Alamitos Bay Yacht Club
- Burgee
- Short name: ABYC
- Founded: August 14, 1924; 100 years ago
- Location: 7201 East Ocean Blvd., Long Beach, California 90803
- Website: www.abyc.org

= Alamitos Bay Yacht Club =

Alamitos Bay Yacht Club is a yacht club located in Alamitos Bay (Long Beach, California), United States. The club belongs to the Southern California Yachting Association.

== History ==
Alamitos Bay Yacht Club was founded on August 14, 1924, by twelve local sailors and boat builders. On May 30, 1926, ABYC was formally organized with Richard L. Russell Sr., elected the first Commodore, and ABYC was incorporated within the laws of the State of California on January 28, 1928.

== Racing ==
Besides many National and North American Championships, the Clifford Day Mallory Cup in 1976 and the 2002 Snipe Western Hemisphere & Orient Championship, ABYC hosted the following World Championships:
- 1974 Finn Gold Cup / Open Worlds
- 1977 Tornado World Championship
- 1979 International 14 World Championships
- 1981 Open Snipe World Championship
- 1991 ISAF World Women's Sailing Championship
- 1993 Tornado World Championship
- 1997 A-Cat World Championship
- 1999 Melges 24 World Championship
- 2006 International 14 World Championships
- 2019 Viper 640 World Championship

== Sailors ==
Chuck Kober, who started sailing Snipes in the 1930s, was continental champion in Dragon in 1964 and became president of the United States Yacht Racing Union (USYRU) in 1982. Peter Barrett was gold medallist in Star at the 1968 Summer Olympics and silver at the 1964 Summer Olympics.

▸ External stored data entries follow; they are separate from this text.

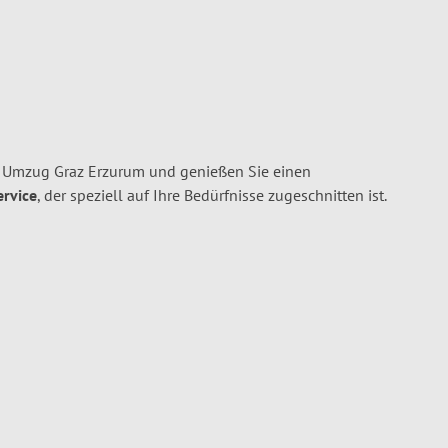
n Umzug Graz Erzurum und genießen Sie einen
ervice
, der speziell auf Ihre Bedürfnisse zugeschnitten ist.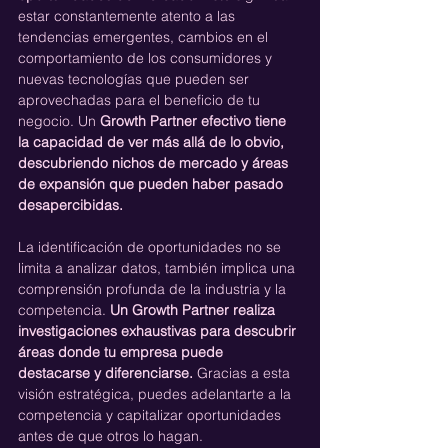
estar constantemente atento a las 
tendencias emergentes, cambios en el 
comportamiento de los consumidores y 
nuevas tecnologías que pueden ser 
aprovechadas para el beneficio de tu 
negocio. Un 
Growth Partner efectivo tiene 
la capacidad de ver más allá de lo obvio, 
descubriendo nichos de mercado y áreas 
de expansión que pueden haber pasado 
desapercibidas.
La identificación de oportunidades no se 
limita a analizar datos, también implica una 
comprensión profunda de la industria y la 
competencia. 
Un Growth Partner realiza 
investigaciones exhaustivas para descubrir 
áreas donde tu empresa puede 
destacarse y diferenciarse.
 Gracias a esta 
visión estratégica, puedes adelantarte a la 
competencia y capitalizar oportunidades 
antes de que otros lo hagan.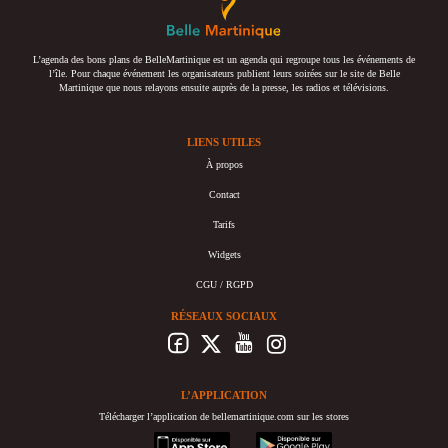
L’agenda des bons plans de BelleMartinique est un agenda qui regroupe tous les événements de
l’île. Pour chaque événement les organisateurs publient leurs soirées sur le site de Belle
Martinique que nous relayons ensuite auprès de la presse, les radios et télévisions.
LIENS UTILES
À propos
Contact
Tarifs
Widgets
CGU / RGPD
RÉSEAUX SOCIAUX
L’APPLICATION
Télécharger l’application de bellemartinique.com sur les stores
appstore
googleplay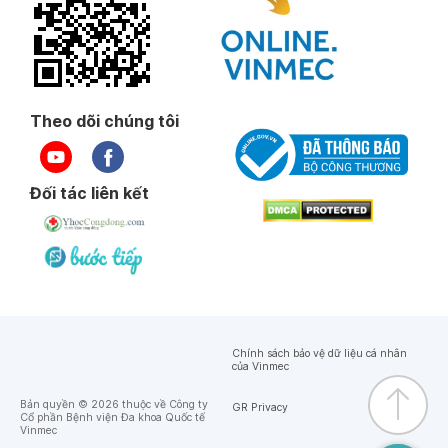
Theo dõi chúng tôi
Đối tác liên kết
Chính sách bảo vệ dữ liệu cá nhân
của Vinmec
Bản quyền © 2026 thuộc về Công ty
GR Privacy
Cổ phần Bệnh viện Đa khoa Quốc tế
Vinmec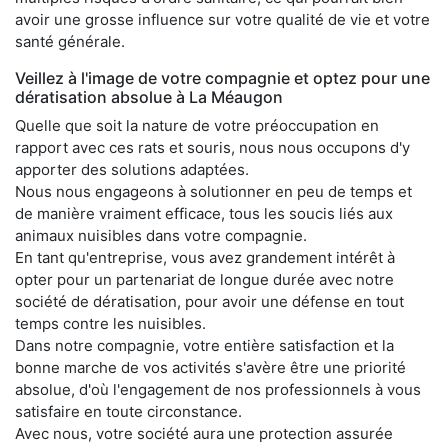
avoir une grosse influence sur votre qualité de vie et votre
santé générale.
Veillez à l'image de votre compagnie et optez pour une
dératisation absolue à La Méaugon
Quelle que soit la nature de votre préoccupation en
rapport avec ces rats et souris, nous nous occupons d'y
apporter des solutions adaptées.
Nous nous engageons à solutionner en peu de temps et
de manière vraiment efficace, tous les soucis liés aux
animaux nuisibles dans votre compagnie.
En tant qu'entreprise, vous avez grandement intérêt à
opter pour un partenariat de longue durée avec notre
société de dératisation, pour avoir une défense en tout
temps contre les nuisibles.
Dans notre compagnie, votre entière satisfaction et la
bonne marche de vos activités s'avère être une priorité
absolue, d'où l'engagement de nos professionnels à vous
satisfaire en toute circonstance.
Avec nous, votre société aura une protection assurée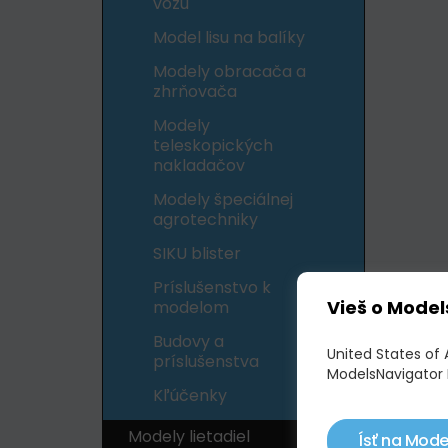
vozu
Model lisu na balíky
Modely obracača a
zhrňovača
Modely
teleskopických
nakladačov
Modely špeciálnej
agrotechniky
SIKU blister
Príslušenstvo k
Vieš o Model
modelom
Budovy a
United States of 
príslušenstva
ModelsNavigator 
Kľúčenky
Modely lietadiel
Ísť na Mode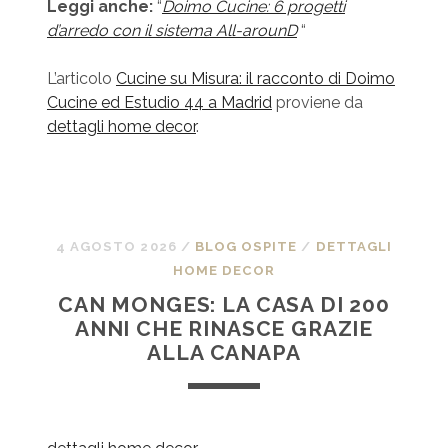
Leggi anche:
“
Doimo Cucine: 6 progetti
d’arredo con il sistema All-arounD
“
L’articolo
Cucine su Misura: il racconto di Doimo
Cucine ed Estudio 44 a Madrid
proviene da
dettagli home decor
.
4 AGOSTO 2026
/
BLOG OSPITE
/
DETTAGLI
HOME DECOR
CAN MONGES: LA CASA DI 200
ANNI CHE RINASCE GRAZIE
ALLA CANAPA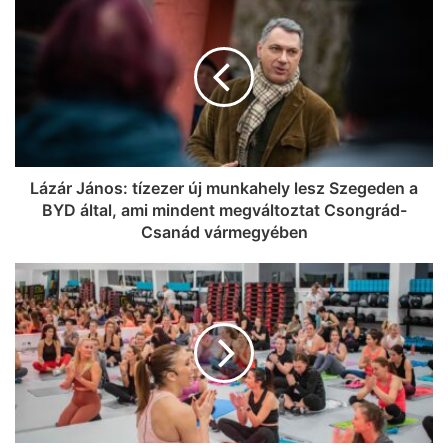
Lázár János: tízezer új munkahely lesz Szegeden a
BYD által, ami mindent megváltoztat Csongrád-
Csanád vármegyében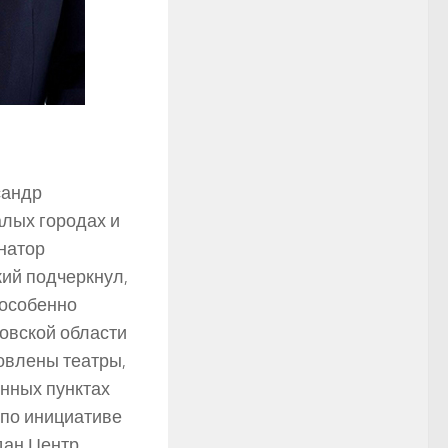
сандр
алых городах и
натор
ий подчеркнул,
 особенно
овской области
овлены театры,
ённых пунктах
 по инициативе
дан Центр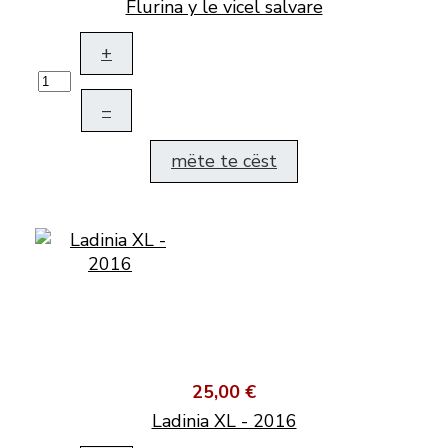
Flurina y le vicel salvare
+
–
mëte te cëst
25,00 €
Ladinia XL - 2016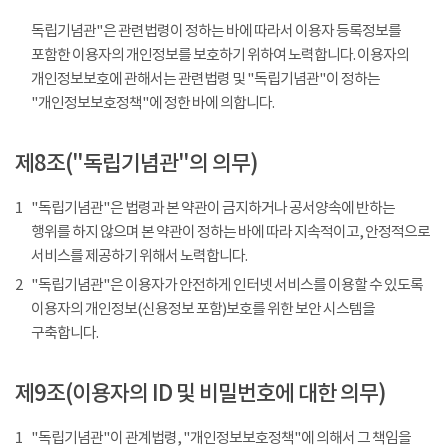
독립기념관"은 관련법령이 정하는 바에 따라서 이용자 등록정보를
포함한 이용자의 개인정보를 보호하기 위하여 노력합니다. 이용자의
개인정보보호에 관해서는 관련법령 및 "독립기념관"이 정하는
"개인정보보호정책"에 정한 바에 의합니다.
제8조("독립기념관"의 의무)
1
"독립기념관"은 법령과 본 약관이 금지하거나 공서양속에 반하는
행위를 하지 않으며 본 약관이 정하는 바에 따라 지속적이고, 안정적으로
서비스를 제공하기 위해서 노력합니다.
2
"독립기념관"은 이용자가 안전하게 인터넷 서비스를 이용할 수 있도록
이용자의 개인정보(신용정보 포함)보호를 위한 보안 시스템을
구축합니다.
제9조(이용자의 ID 및 비밀번호에 대한 의무)
1
"독립기념관"이 관계법령, "개인정보보호정책"에 의해서 그 책임을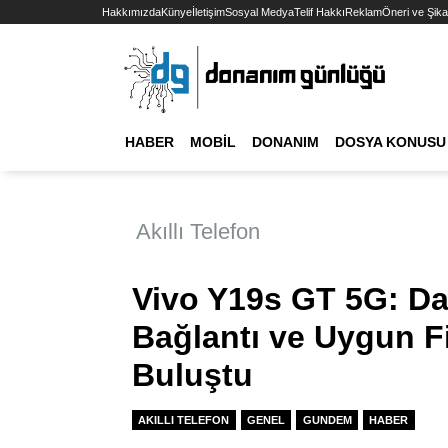
Hakkımızda
Künye
İletişim
Sosyal Medya
Telif Hakkı
Reklam
Öneri ve Şika
HABER
MOBIL
DONANIM
DOSYA KONUSU
Akıllı Telefon
Vivo Y19s GT 5G: Da
Bağlantı ve Uygun F
Buluştu
AKILLI TELEFON
GENEL
GUNDEM
HABER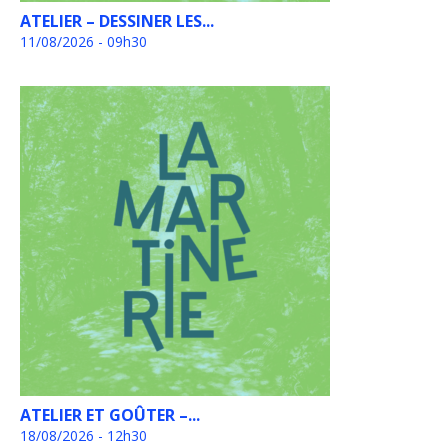
ATELIER – DESSINER LES...
11/08/2026 - 09h30
ATELIER ET GOÛTER –...
18/08/2026 - 12h30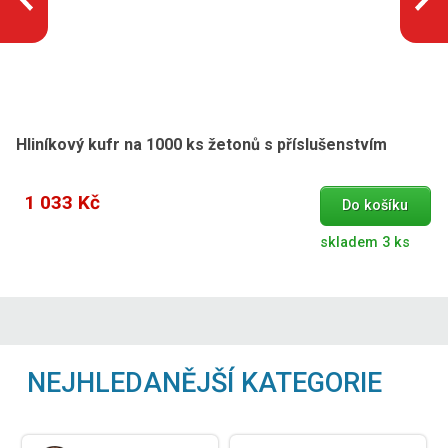
Hliníkový kufr na 1000 ks žetonů s příslušenstvím
1 033 Kč
Do košíku
skladem 3 ks
NEJHLEDANĚJŠÍ KATEGORIE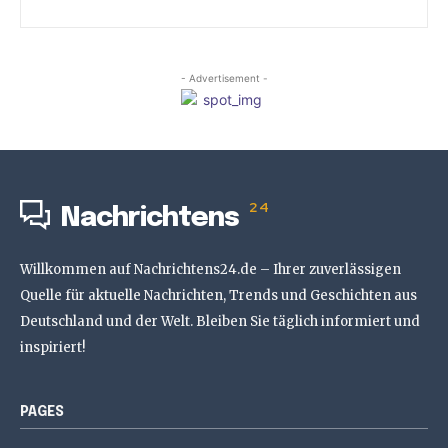
- Advertisement -
24
Nachrichtens
Willkommen auf Nachrichtens24.de – Ihrer zuverlässigen
Quelle für aktuelle Nachrichten, Trends und Geschichten aus
Deutschland und der Welt. Bleiben Sie täglich informiert und
inspiriert!
PAGES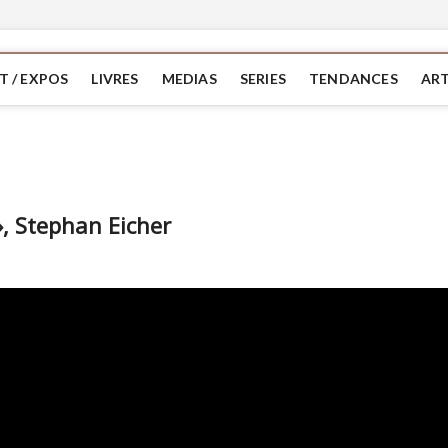
T / EXPOS
LIVRES
MEDIAS
SERIES
TENDANCES
ART
 », Stephan Eicher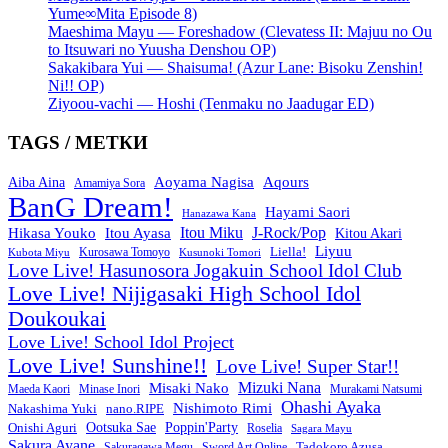
Yume∞Mita Episode 8)
Maeshima Mayu — Foreshadow (Clevatess II: Majuu no Ou
to Itsuwari no Yuusha Denshou OP)
Sakakibara Yui — Shaisuma! (Azur Lane: Bisoku Zenshin!
Ni!! OP)
Ziyoou-vachi — Hoshi (Tenmaku no Jaadugar ED)
TAGS / МЕТКИ
Aoyama Nagisa
Aqours
Aiba Aina
Amamiya Sora
BanG Dream!
Hayami Saori
Hanazawa Kana
Itou Miku
J-Rock/Pop
Hikasa Youko
Itou Ayasa
Kitou Akari
Liyuu
Liella!
Kurosawa Tomoyo
Kubota Miyu
Kusunoki Tomori
Love Live! Hasunosora Jogakuin School Idol Club
Love Live! Nijigasaki High School Idol
Doukoukai
Love Live! School Idol Project
Love Live! Sunshine!!
Love Live! Super Star!!
Mizuki Nana
Misaki Nako
Maeda Kaori
Minase Inori
Murakami Natsumi
Ohashi Ayaka
Nishimoto Rimi
Nakashima Yuki
nano.RIPE
Onishi Aguri
Ootsuka Sae
Poppin'Party
Roselia
Sagara Mayu
Sakura Ayane
Sword Art Online
Tadokoro Azusa
Sakuragawa Megu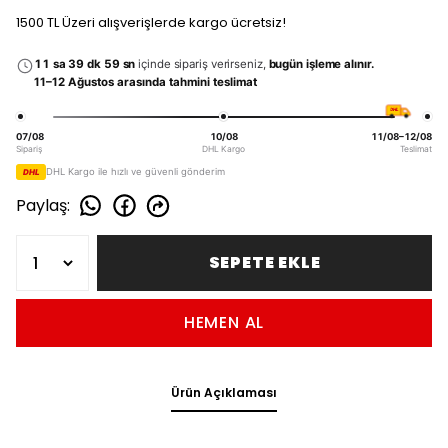
1500 TL Üzeri alışverişlerde kargo ücretsiz!
11 sa 39 dk 58 sn
içinde sipariş verirseniz,
bugün işleme alınır.
11–12 Ağustos arasında tahmini teslimat
DHL
07/08
10/08
11/08–12/08
Sipariş
DHL Kargo
Teslimat
DHL Kargo ile hızlı ve güvenli gönderim
DHL
Paylaş
:
SEPETE EKLE
HEMEN AL
Ürün Açıklaması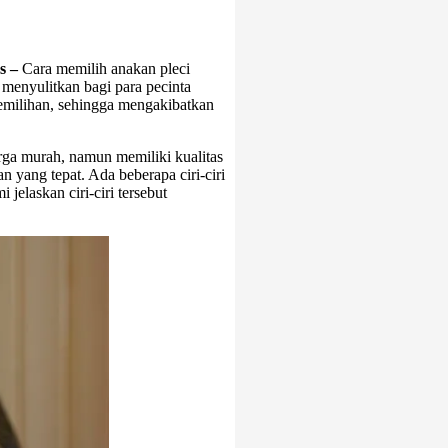
s –
Cara memilih anakan pleci
menyulitkan bagi para pecinta
emilihan, sehingga mengakibatkan
rga murah, namun memiliki kualitas
 yang tepat. Ada beberapa ciri-ciri
jelaskan ciri-ciri tersebut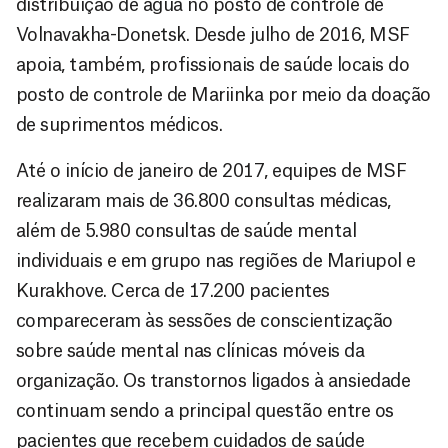
distribuição de água no posto de controle de
Volnavakha-Donetsk. Desde julho de 2016, MSF
apoia, também, profissionais de saúde locais do
posto de controle de Mariinka por meio da doação
de suprimentos médicos.
Até o início de janeiro de 2017, equipes de MSF
realizaram mais de 36.800 consultas médicas,
além de 5.980 consultas de saúde mental
individuais e em grupo nas regiões de Mariupol e
Kurakhove. Cerca de 17.200 pacientes
compareceram às sessões de conscientização
sobre saúde mental nas clínicas móveis da
organização. Os transtornos ligados à ansiedade
continuam sendo a principal questão entre os
pacientes que recebem cuidados de saúde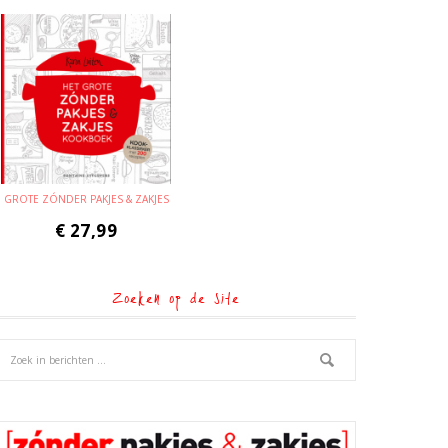
GROTE ZÓNDER PAKJES & ZAKJES
€
27,99
Zoeken op de site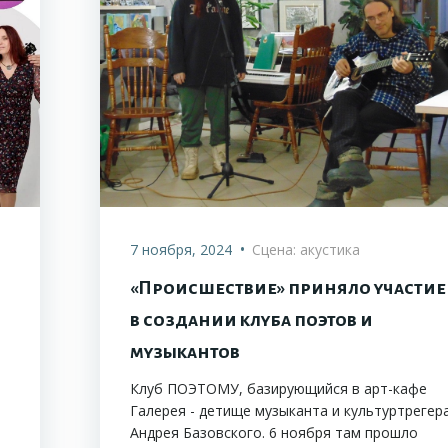
•
7 ноября, 2024
Сцена: акустика
«Происшествие» приняло участие
в создании клуба поэтов и
музыкантов
Клуб ПОЭТОМУ, базирующийся в арт-кафе
Галерея - детище музыканта и культуртрегер
Андрея Базовского. 6 ноября там прошло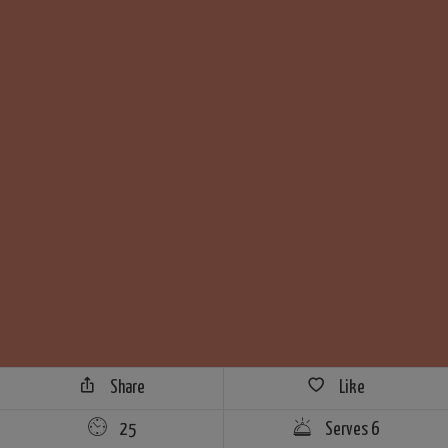
Share
Like
25
Serves 6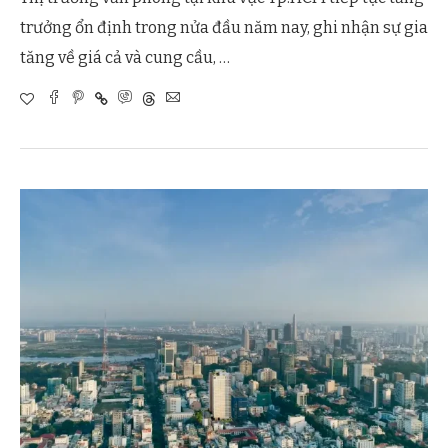
trưởng ổn định trong nửa đầu năm nay, ghi nhận sự gia
tăng về giá cả và cung cầu, …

Steve Bloemke and Gregg Morton won the Snipe Junior World Championship in 1982. Allison Jolly, also a former Snipe sailor, became the first-ever Gold medalist in the women's 470 event at the 1988 Summer Olympics while John Shadden won the bronze medal in the men's 470. John Latiolait, Jerry Montgomery, Jim McLeod, Don Reiman and Dave Thompson won the Transpacific Yacht Race in 1997. Howard Hamlin and Mike Martin won the 505 World Championship in 1999. Sarah Glaser won a silver medal in the 470 class at the Summer Olympics and was named US Sailor of the Year in 2000.